Na entrevista refere-se que o aumento de 37.5% de estrangeiros residentes em Portugal não mitiga suficientemente o problema do inverno demográfico, ou seja o efeito do mais de meio milhão de residentes estrangeiros perde-se na gravidade do problema estrutural. Esta é a dinâmica interessante mas não resolutiva. Por outro lado, toda a vez que casais jovens buscam no estrangeiro novas oportunidades para trajetórias mais estáveis e efetiva de progressão de carreiras e de melhorias de rendimento do trabalho o problema da redução do número de pessoas em idade de procriação sai irremediavelmente agravado.

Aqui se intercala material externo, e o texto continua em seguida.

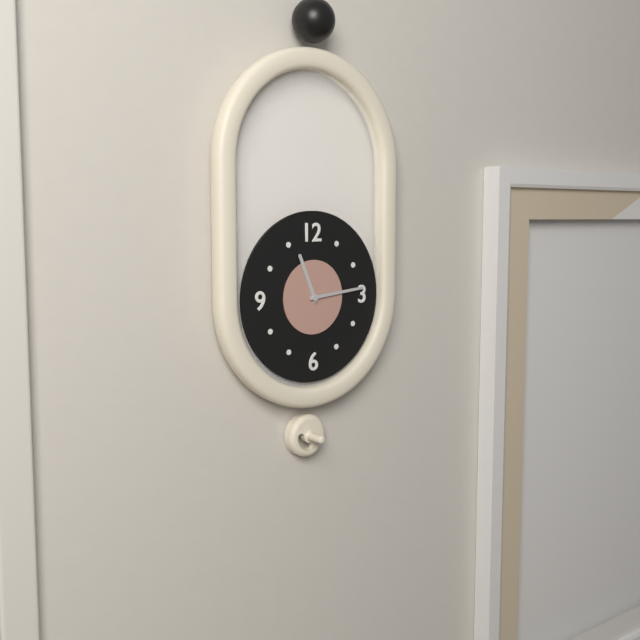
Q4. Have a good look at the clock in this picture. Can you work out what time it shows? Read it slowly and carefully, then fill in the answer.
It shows 11:14
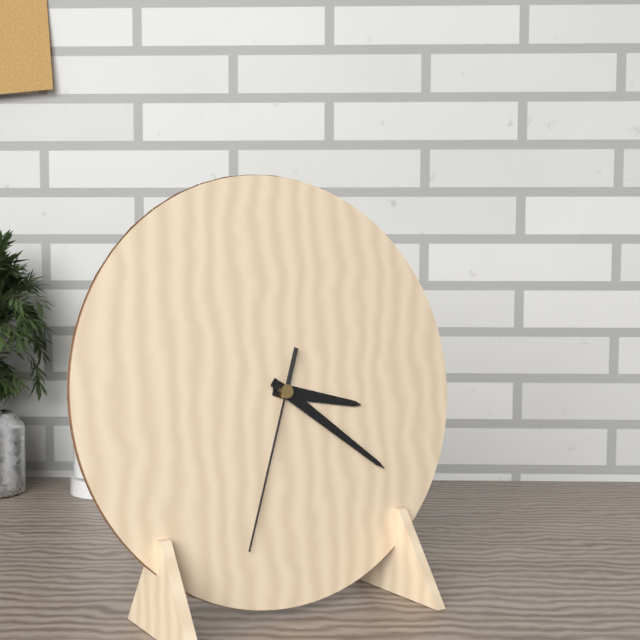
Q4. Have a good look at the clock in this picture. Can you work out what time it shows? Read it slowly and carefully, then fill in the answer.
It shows 3:21:33
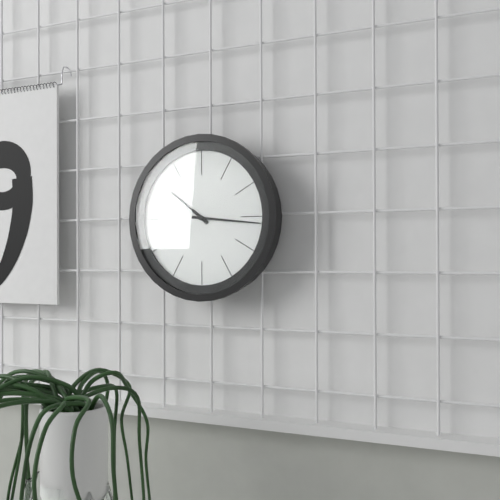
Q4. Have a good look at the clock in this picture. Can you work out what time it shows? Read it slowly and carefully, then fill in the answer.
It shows 10:16
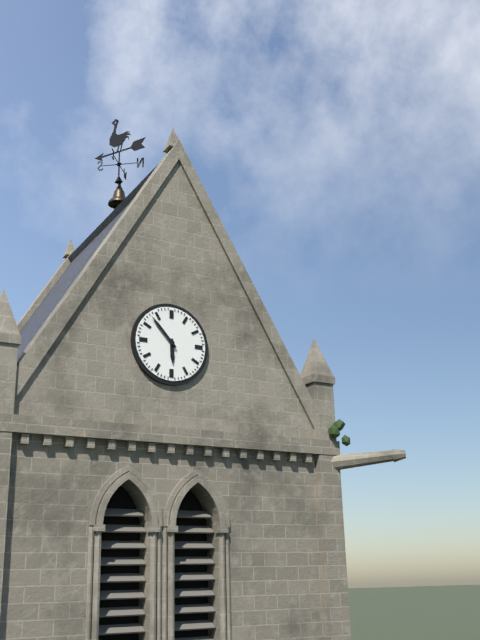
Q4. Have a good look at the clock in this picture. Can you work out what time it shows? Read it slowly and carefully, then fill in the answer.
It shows 5:53
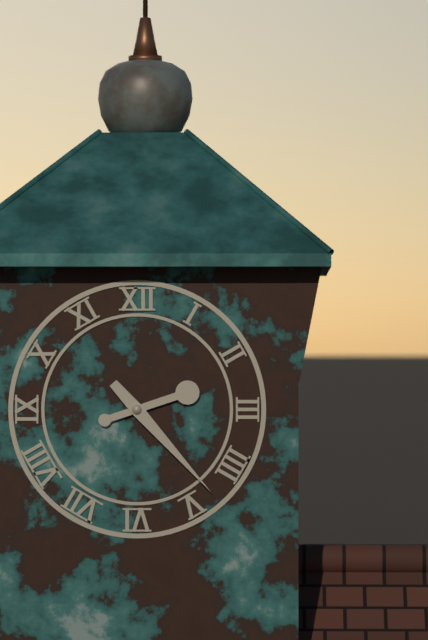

A jornalista e Paulo Machado discutem se o tema deveria estar ou não a ser discutido no Parlamento. De certo modo, o Parlamento reflete as preocupações da sociedade. O que podemos dizer é que a perceção da gravidade do problema está a intensificar-se mas ainda não atingiu aquele limiar que precipita a mudança.
Há dias identifiquei uma evidência clara dessa realidade. O Acordo de Parceria PT 2030 que enquadra a programação de Fundos Estruturais para o período 2021-2027 concede á mudança demográfica uma forte notoriedade. Todavia, embora quando analisamos mais finamente a programação a resposta a essa mudança demográfica esfuma-se, o que é extensivo, valham-nos os deuses, a um programa que se chama Demografia, Qualificação e Inclusão. Querem melhor evidência do que esta?
Mas em meu entender o grande problema está na cruel evidência de que a atração de pessoas para satisfazer necessidades óbvias de mão de obra está a evoluir por caminhos ínvios que ora precipitam efeitos perversos como é o caso dos tão badalados nómadas digitais com a distorção de preços do mercado de arrendamento, ora correspondem a formas inaceitáveis de ganância, selvajaria e adulteração dos direitos humanos. O que significa que estamos com dificuldades para estabilizar uma política fiável e respeitável de atração de novos residentes.